Minimal Partitioning¶

Problem Definition¶

You have been given \(n\) tasks, [\(t_i\)], just like last time. Each task has a starting time and a finishing time \((s_i, f_i)\). The goal is to find the minimum number of workers needed to perform these tasks without needing any amount of overlap.

Motivation¶

A life-scale application is deciding the number of lecture halls needed to teach \(n\) courses.

Greedy Algorithm¶

Start by sorting the tasks by their starting times. After doing this, start with one worker. Give the first task to the first worker. If another task is started before the current one ends, assign it to another worker. Repeat this for all \(n\) tasks.

Proof via Lower Bound for the Optimal¶

Define the depth \(d\) of \(T\) as the maximum number of intervals active at any given time. The optimal number of workers needed must surely be equal to or more than the \(d\). We will prove that the greedy algorithm will never use more than \(d\) workers.
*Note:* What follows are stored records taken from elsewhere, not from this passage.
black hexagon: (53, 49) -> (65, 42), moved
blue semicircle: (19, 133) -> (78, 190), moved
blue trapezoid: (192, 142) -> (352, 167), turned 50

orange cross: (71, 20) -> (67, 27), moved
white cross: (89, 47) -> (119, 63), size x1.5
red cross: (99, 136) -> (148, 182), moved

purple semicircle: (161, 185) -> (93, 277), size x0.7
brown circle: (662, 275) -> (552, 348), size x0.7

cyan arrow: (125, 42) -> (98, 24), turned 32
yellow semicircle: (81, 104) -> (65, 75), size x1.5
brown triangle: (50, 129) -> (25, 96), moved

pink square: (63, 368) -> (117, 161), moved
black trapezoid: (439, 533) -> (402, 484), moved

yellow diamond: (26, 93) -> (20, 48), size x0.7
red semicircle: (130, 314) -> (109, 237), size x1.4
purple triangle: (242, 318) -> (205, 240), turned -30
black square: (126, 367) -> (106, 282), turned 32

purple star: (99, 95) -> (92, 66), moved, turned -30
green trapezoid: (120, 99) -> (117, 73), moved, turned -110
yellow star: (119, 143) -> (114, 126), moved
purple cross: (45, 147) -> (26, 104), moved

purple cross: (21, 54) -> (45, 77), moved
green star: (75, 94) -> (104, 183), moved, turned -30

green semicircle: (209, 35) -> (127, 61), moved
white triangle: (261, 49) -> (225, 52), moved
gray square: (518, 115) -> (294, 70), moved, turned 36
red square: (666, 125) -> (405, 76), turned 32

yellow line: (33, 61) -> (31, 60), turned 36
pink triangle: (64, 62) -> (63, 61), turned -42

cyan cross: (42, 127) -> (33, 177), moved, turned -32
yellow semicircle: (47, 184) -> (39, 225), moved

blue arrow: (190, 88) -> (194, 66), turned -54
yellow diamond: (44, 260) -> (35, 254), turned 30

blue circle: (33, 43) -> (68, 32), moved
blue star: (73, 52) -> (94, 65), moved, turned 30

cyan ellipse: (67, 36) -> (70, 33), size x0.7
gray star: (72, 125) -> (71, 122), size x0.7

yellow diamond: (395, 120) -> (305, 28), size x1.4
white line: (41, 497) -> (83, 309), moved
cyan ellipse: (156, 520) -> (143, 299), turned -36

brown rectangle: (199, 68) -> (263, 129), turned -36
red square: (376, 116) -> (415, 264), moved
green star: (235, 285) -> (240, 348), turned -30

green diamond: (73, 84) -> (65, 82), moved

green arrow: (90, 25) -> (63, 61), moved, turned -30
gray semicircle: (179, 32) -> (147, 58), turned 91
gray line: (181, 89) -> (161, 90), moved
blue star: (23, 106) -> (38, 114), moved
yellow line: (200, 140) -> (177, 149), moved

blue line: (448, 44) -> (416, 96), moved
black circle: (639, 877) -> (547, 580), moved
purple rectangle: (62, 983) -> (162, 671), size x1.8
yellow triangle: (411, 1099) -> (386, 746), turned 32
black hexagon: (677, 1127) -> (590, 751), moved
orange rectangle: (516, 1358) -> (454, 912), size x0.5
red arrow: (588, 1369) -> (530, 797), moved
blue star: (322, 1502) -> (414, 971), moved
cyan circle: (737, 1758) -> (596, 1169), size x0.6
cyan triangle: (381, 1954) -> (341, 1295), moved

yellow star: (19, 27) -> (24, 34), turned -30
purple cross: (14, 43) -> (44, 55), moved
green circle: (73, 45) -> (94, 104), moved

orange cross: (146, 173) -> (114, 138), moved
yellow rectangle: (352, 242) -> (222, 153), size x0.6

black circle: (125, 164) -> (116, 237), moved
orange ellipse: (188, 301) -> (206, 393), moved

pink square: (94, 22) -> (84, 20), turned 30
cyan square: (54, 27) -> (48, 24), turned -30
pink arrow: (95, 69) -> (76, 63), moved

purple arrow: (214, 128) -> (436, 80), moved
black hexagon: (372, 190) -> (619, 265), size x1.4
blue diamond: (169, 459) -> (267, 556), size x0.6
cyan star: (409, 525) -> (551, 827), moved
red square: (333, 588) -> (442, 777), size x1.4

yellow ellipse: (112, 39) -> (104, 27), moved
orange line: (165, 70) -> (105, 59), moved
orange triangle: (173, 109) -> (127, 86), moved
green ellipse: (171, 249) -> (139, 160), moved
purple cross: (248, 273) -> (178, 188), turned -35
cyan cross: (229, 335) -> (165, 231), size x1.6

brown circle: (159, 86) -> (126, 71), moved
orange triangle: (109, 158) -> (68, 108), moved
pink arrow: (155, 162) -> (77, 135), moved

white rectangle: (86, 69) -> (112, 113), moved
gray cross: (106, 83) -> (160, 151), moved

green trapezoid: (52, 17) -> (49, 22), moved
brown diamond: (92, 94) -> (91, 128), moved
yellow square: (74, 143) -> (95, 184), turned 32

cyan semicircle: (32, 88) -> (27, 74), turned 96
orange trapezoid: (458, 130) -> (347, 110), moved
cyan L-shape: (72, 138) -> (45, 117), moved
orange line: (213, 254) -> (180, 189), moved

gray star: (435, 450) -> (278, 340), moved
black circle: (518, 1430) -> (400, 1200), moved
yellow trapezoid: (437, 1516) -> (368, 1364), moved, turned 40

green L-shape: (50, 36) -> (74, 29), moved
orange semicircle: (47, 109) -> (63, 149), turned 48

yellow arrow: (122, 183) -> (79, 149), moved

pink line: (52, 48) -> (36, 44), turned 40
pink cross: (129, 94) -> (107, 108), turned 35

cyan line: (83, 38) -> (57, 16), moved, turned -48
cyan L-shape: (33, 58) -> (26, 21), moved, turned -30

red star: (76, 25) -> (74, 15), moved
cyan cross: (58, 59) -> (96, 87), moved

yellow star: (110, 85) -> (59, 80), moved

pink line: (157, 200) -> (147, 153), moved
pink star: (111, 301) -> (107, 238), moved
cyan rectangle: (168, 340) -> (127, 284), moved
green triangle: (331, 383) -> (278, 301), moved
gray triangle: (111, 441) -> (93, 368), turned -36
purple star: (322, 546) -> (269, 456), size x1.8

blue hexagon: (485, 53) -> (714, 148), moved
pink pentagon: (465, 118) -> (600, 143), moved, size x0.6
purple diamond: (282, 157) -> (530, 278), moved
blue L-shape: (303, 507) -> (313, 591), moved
Say, when we got to a task \(t\), there were \(d\) active workers already. So, the algorithm gave \(t\) to the \(d+1th\) worker. This means that there are \(d+1\) intervals overlapping with each other, so the depth must be \(d+1\). This is a direct contradiction, and thus not possible.

Time Complexity¶

\(O(n \log n)\) is the time complexity of sorting these \(n\) tasks. The picking afterwards is done in \(O(n^2)\) time, giving a total time complexity of \(O(n^2)\).